Carrying Some Extra Pounds May Not Be Good After All

Henrietta Brewer
April 5, 2017

"This means more severe grades of obesity correspond to increasingly higher risk", study co-author Dr. Eduardo Villamor, a professor of epidemiology with the University of Michigan School of Public Health, told HealthDay News. A similar trend was also seen for risk of death from heart disease, with a 23 percent increased risk in overweight individuals, 71 percent in obese, and more than triple the risk for the morbidly obese.

Data for the study came from the Nurses' Health Study (NHS), initiated in 1976; the Nurses' Health Study II (NHS II) initiated in 1989; and the Health Professionals Follow-Up (HPFS) study, begun in 1986.

At the same time, Kahan thinks ultimately it will be proven that overweight and obese people could reduce their risk by losing weight.

His approach is also different from that taken by the authors of the 2013 study that startled many in the public health community by suggesting that being overweight could lead to a longer life.


30 percent increased risk with grade II obesity.

The healthiest people were those that had a normal weight all the time.

For a while now, experts have puzzled over the "obesity paradox": stats that appear to suggest there's a health and longevity advantage to being overweight or obese. The following were the criteria used to determine BMI range: Underweight (BMI less than 18.5), normal weight (BMI of 18.5-25), overweight (BMI of 25-30), obese (BMI of 30-35), and morbidly obese (BMI greater than 35). Also, it is important to know that nearly 70% of the U.S. population is obese or overweight.

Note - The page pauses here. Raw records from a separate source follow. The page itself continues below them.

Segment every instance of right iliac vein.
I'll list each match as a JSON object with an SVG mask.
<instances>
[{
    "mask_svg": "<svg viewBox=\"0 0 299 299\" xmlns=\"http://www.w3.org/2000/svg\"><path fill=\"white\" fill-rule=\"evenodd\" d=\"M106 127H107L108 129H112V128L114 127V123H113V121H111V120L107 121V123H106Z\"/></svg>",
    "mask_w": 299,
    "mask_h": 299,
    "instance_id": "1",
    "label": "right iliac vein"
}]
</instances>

To conduct the study, the researchers collected and analyzed the weight history of 225,072 men and women.


"Given that overweight and obesity are potentially modifiable risk factors, prevention of obesity in women of reproductive age may be an important public health strategy to reduce the incidence of epilepsy", the study's authors concluded. The weight of evidence, it seemed, confirmed an "obesity paradox" whereby people with higher BMIs lived longer. "This new analysis provides a novel way of addressing this issue by using weight history to distinguish between people who were slim over time from those who were formerly heavy and lost weight after developing an illness", he says. Some researchers speculate it could be that a little extra fat protects people if they fall, or that it offers an energy reserve during illness. From there, scientists were able to link the medical condition to their mother's body mass index - or commonly referred to as BMI, which is an estimate of a person's body fat based on their height and weight - at 14 weeks of pregnancy, shortly after she began her second trimester. Heymsfield is an obesity researcher at the Pennington Biomedical Research Center at Louisiana State University in Baton Rouge, La. On the other hand, the health of overweight people is still debatable.

In any case, she said, BMIs are just "ballpark categories", and "if you want to know someone's health risks, you should measure their blood pressure, measure their cholesterol, check their blood sugar".

"Individuals should try as hard as possible to maintain weight in a normal range for as large a portion of their adult life as possible", he says.